EXTRACTED ENTRIES
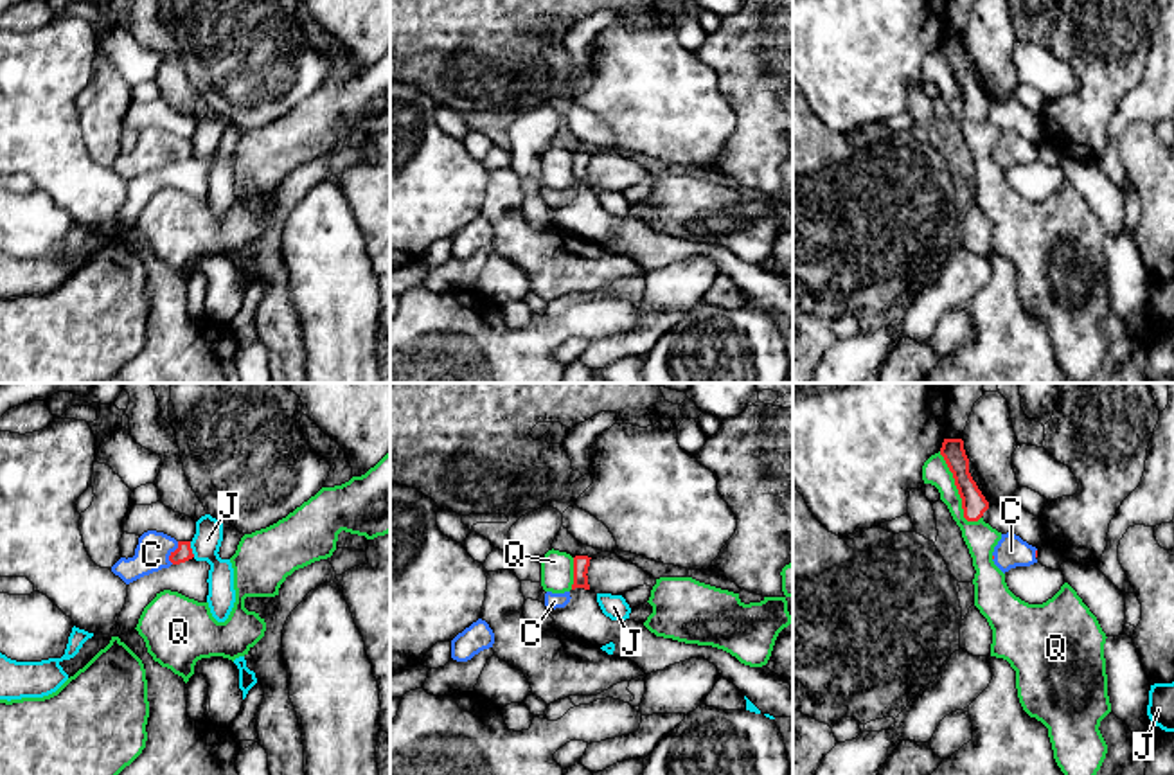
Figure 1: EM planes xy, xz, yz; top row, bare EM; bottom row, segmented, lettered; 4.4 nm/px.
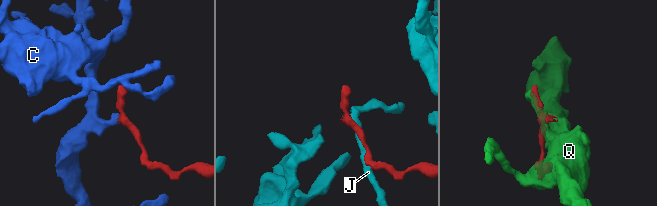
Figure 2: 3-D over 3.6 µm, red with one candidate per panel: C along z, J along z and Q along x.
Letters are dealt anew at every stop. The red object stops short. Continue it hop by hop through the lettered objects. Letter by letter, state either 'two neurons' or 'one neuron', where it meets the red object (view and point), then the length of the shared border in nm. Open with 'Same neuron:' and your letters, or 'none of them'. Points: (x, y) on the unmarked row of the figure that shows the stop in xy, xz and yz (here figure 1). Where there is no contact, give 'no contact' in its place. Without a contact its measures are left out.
Same neuron: C
C: one neuron | xy (173, 150) | 110 nm
J: two neurons | xy (191, 146) | 80 nm
Q: two neurons | yz (959, 89) | 360 nm

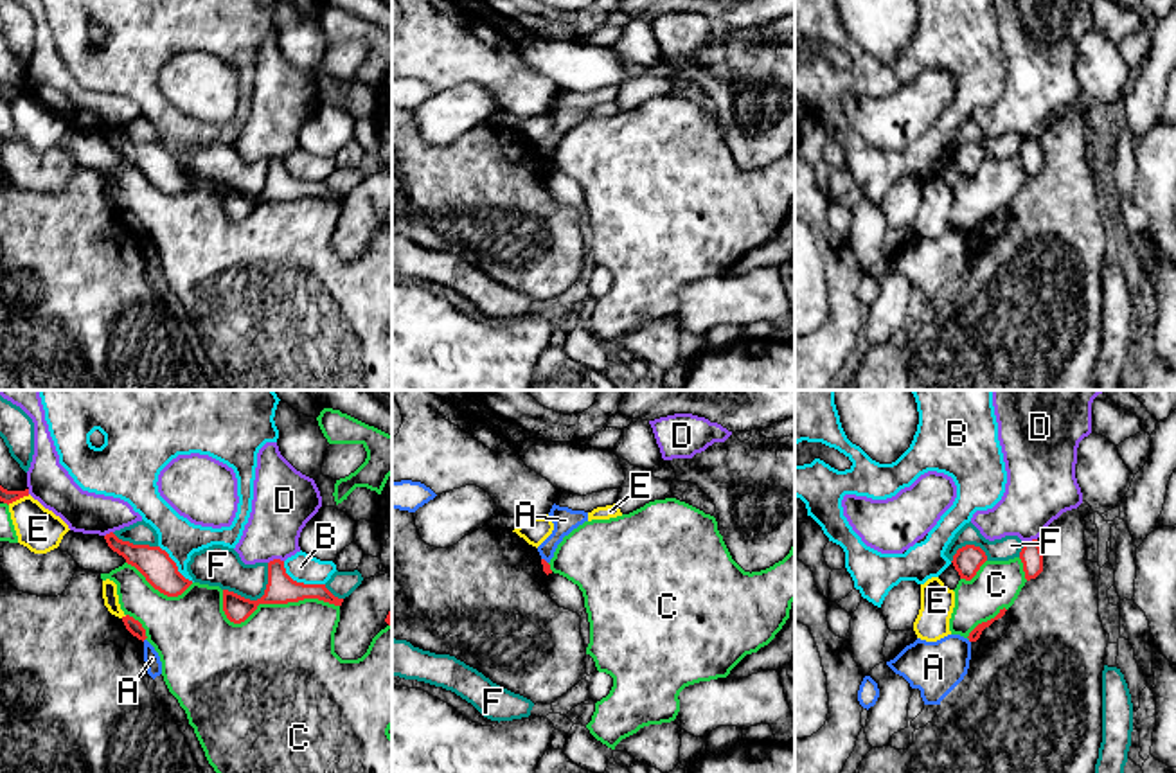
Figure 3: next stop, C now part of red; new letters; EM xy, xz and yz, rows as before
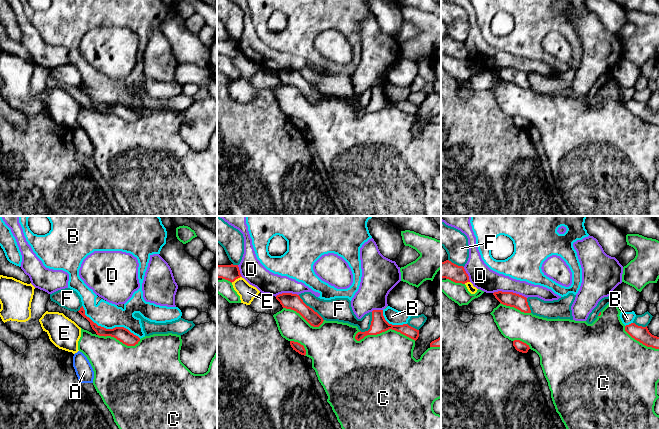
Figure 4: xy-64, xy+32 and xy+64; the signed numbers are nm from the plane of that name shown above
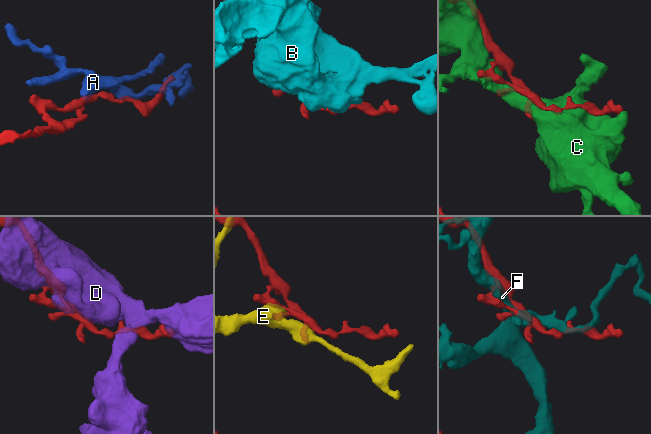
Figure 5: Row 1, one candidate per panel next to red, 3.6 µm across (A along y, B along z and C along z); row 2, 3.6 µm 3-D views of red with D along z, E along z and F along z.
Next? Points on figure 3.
Same neuron: none of them
A: two neurons | xz (545, 159) | 40 nm
B: two neurons | xy (301, 180) | 220 nm
C: two neurons | xy (270, 200) | 550 nm
D: two neurons | xy (276, 157) | 70 nm
E: two neurons | xy (18, 96) | 110 nm
F: two neurons | xy (258, 196) | 240 nm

WHAT TO PRODUCE
The expected output is the full material above, unaltered, with pictures removed.

RESPONSE
Figure 1: EM planes xy, xz, yz; top row, bare EM; bottom row, segmented, lettered; 4.4 nm/px.
Figure 2: 3-D over 3.6 µm, red with one candidate per panel: C along z, J along z and Q along x.
Letters are dealt anew at every stop. The red object stops short. Continue it hop by hop through the lettered objects. Letter by letter, state either 'two neurons' or 'one neuron', where it meets the red object (view and point), then the length of the shared border in nm. Open with 'Same neuron:' and your letters, or 'none of them'. Points: (x, y) on the unmarked row of the figure that shows the stop in xy, xz and yz (here figure 1). Where there is no contact, give 'no contact' in its place. Without a contact its measures are left out.
Same neuron: C
C: one neuron | xy (173, 150) | 110 nm
J: two neurons | xy (191, 146) | 80 nm
Q: two neurons | yz (959, 89) | 360 nm

Figure 3: next stop, C now part of red; new letters; EM xy, xz and yz, rows as before
Figure 4: xy-64, xy+32 and xy+64; the signed numbers are nm from the plane of that name shown above
Figure 5: Row 1, one candidate per panel next to red, 3.6 µm across (A along y, B along z and C along z); row 2, 3.6 µm 3-D views of red with D along z, E along z and F along z.
Next? Points on figure 3.
Same neuron: none of them
A: two neurons | xz (545, 159) | 40 nm
B: two neurons | xy (301, 180) | 220 nm
C: two neurons | xy (270, 200) | 550 nm
D: two neurons | xy (276, 157) | 70 nm
E: two neurons | xy (18, 96) | 110 nm
F: two neurons | xy (258, 196) | 240 nm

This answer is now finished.